On Mon, Jan 29, 2024 at 1:31 PM Manivannan Sadhasivam <[email protected]> wrote:
>
> On Mon, Jan 29, 2024 at 01:22:27PM +0100, Rafael J. Wysocki wrote:
> > On Mon, Jan 29, 2024 at 11:10 AM Baochen Qiang <[email protected]> wrote:
> > >
> > > Hi Rafael and Pavel,
> > >
> > > Currently I am facing an ath11k (a kernel WLAN driver) resume issue
> > > related with kernel PM framework and MHI module.
> > >
> > > Before introducing the issue details, I'd like to summarize how ath11k
> > > interacts with MHI stack to download WLAN firmware to hardware target:
> > > 1. when booting/restarting, ath11k powers on MHI module and waits for
> > > MHI channels to be ready.
> > > 2. When power on, MHI stack creates some virtual MHI devices, which
> > > represents MHI hardware channels, and adds them to MHI bus. This
> > > triggers MHI client driver, named QRTR, to get matched and probe those
> > > MHI devices. In probe, QRTR initializes MHI channels and finally move
> > > them to ready state.
> > > 3. Once MHI channels ready, ath11k downloads WLAN firmware to hardware
> > > target, then WLAN is working.
> > >
> > > Such an flow works well in general, but introduces issues in hibernation
> > > cycle: when preparing for hibernation, ath11k powers down MHI, this
> > > results in MHI devices being destroyed thus QRTR resets MHI channels.
> > > When resuming back from hibernation, ath11k powers on MHI and waits for
> > > MHI channels to be ready in its resume callback. As said above, MHI
> > > creates and adds MHI devices to MHI bus, but they can't be probed at
> > > that time because device probe is prohibited in device_block_probing(),
> > > finally this results in ath11k resume timeout.
> > >
> > > Now there is an potential fix to this issue which would needs changes in
> > > MHI stack, i.e., don't destroy MHI devices while hibernating.
> >
> > Exactly.
> >
>
> During hibernation, the power to ath11k could be lost and in that case, there
> will be no channels available from the device. So keeping the "struct dev" when
> there is no real device attached to the system, goes against the driver model
> IMO since we would be messing with the refcount.

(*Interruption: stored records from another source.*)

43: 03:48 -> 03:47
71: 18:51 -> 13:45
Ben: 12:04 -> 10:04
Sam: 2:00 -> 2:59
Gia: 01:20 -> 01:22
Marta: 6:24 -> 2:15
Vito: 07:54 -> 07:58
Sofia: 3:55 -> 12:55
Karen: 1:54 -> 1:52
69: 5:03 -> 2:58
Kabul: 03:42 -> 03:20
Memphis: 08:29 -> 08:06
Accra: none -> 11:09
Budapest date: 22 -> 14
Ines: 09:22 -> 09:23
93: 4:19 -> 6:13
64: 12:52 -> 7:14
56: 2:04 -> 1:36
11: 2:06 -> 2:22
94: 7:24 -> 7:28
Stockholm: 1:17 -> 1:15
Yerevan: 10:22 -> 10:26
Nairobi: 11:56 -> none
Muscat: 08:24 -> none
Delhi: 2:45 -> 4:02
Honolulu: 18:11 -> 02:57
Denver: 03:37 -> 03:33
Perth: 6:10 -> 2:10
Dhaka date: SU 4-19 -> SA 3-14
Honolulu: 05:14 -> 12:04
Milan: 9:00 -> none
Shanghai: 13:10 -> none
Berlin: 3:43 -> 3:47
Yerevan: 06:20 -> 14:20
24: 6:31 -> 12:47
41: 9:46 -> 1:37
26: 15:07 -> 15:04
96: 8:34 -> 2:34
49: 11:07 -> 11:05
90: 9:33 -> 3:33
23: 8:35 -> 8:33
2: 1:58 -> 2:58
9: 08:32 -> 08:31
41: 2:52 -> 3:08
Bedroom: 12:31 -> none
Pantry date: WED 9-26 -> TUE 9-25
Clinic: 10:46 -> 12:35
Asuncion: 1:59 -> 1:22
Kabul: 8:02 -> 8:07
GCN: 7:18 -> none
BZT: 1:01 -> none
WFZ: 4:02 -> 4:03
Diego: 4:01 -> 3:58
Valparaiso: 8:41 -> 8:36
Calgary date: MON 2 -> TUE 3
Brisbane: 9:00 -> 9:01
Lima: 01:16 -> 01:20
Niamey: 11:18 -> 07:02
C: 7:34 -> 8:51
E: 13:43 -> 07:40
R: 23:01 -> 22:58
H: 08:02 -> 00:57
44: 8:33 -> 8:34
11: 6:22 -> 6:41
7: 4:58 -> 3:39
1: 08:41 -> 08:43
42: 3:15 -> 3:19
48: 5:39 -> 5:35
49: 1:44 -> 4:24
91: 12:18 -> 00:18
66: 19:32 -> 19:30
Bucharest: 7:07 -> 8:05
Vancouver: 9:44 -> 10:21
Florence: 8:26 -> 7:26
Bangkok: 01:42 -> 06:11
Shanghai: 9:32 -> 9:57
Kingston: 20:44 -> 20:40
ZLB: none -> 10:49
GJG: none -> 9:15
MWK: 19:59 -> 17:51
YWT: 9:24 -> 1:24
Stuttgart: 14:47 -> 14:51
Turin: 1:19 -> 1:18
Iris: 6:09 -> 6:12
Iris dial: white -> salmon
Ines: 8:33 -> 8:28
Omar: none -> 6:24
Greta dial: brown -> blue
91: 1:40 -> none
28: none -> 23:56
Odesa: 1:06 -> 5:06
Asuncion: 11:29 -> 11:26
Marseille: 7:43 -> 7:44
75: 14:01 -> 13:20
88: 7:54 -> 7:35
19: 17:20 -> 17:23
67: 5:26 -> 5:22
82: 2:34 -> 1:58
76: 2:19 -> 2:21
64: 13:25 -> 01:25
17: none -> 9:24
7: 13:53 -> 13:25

But this is system hibernation or suspend and the reason for the power
loss is quite different from device removal at run time.

The device is going to be back during resume (or at least it is not
expected to go away in the meantime), so it is pointless to destroy
its representation in memory.

> For instance in the case of USB, if the device get's unplugged, would it make
> sense to keep the "struct dev" for the device in kernel in a hope that it would
> come back again?

At run time - no, during system suspend - yes.

It is not even recommended to free IRQs during system suspend.

> The driver model as I understood is, once the actual physical device gets
> removed, the refcount for "struct dev" should be decremented and it should be
> destroyed.

Not really.

Thanks!

2024-01-29 12:51:14

by Manivannan Sadhasivam

[permalink] [raw]
Subject: Re: ath11k resume fails due to kernel blocks probing MHI virtual devices

On Mon, Jan 29, 2024 at 01:37:41PM +0100, Rafael J. Wysocki wrote:
> On Mon, Jan 29, 2024 at 1:31 PM Manivannan Sadhasivam <[email protected]> wrote:
> >
> > On Mon, Jan 29, 2024 at 01:22:27PM +0100, Rafael J. Wysocki wrote:
> > > On Mon, Jan 29, 2024 at 11:10 AM Baochen Qiang <[email protected]> wrote:
> > > >
> > > > Hi Rafael and Pavel,
> > > >
> > > > Currently I am facing an ath11k (a kernel WLAN driver) resume issue
> > > > related with kernel PM framework and MHI module.
> > > >
> > > > Before introducing the issue details, I'd like to summarize how ath11k
> > > > interacts with MHI stack to download WLAN firmware to hardware target:
> > > > 1. when booting/restarting, ath11k powers on MHI module and waits for
> > > > MHI channels to be ready.
> > > > 2. When power on, MHI stack creates some virtual MHI devices, which
> > > > represents MHI hardware channels, and adds them to MHI bus. This
> > > > triggers MHI client driver, named QRTR, to get matched and probe those
> > > > MHI devices. In probe, QRTR initializes MHI channels and finally move
> > > > them to ready state.
> > > > 3. Once MHI channels ready, ath11k downloads WLAN firmware to hardware
> > > > target, then WLAN is working.
> > > >
> > > > Such an flow works well in general, but introduces issues in hibernation
> > > > cycle: when preparing for hibernation, ath11k powers down MHI, this
> > > > results in MHI devices being destroyed thus QRTR resets MHI channels.
> > > > When resuming back from hibernation, ath11k powers on MHI and waits for
> > > > MHI channels to be ready in its resume callback. As said above, MHI
> > > > creates and adds MHI devices to MHI bus, but they can't be probed at
> > > > that time because device probe is prohibited in device_block_probing(),
> > > > finally this results in ath11k resume timeout.
> > > >
> > > > Now there is an potential fix to this issue which would needs changes in
> > > > MHI stack, i.e., don't destroy MHI devices while hibernating.
> > >
> > > Exactly.
> > >
> >
> > During hibernation, the power to ath11k could be lost and in that case, there
> > will be no channels available from the device. So keeping the "struct dev" when
> > there is no real device attached to the system, goes against the driver model
> > IMO since we would be messing with the refcount.
>
> But this is system hibernation or suspend and the reason for the power
> loss is quite different from device removal at run time.
>
> The device is going to be back during resume (or at least it is not
> expected to go away in the meantime), so it is pointless to destroy
> its representation in memory.
>
> > For instance in the case of USB, if the device get's unplugged, would it make
> > sense to keep the "struct dev" for the device in kernel in a hope that it would
> > come back again?
>
> At run time - no, during system suspend - yes.
>
> It is not even recommended to free IRQs during system suspend.
>

Hmm, okay. Thanks for clearing it up.

> > The driver model as I understood is, once the actual physical device gets
> > removed, the refcount for "struct dev" should be decremented and it should be
> > destroyed.
>
> Not really.
>

Okay. My undestanding seem to be wrong then. I will move forward with the
proposal to keep the devices.

- Mani

--
மணிவண்ணன் சதாசிவம்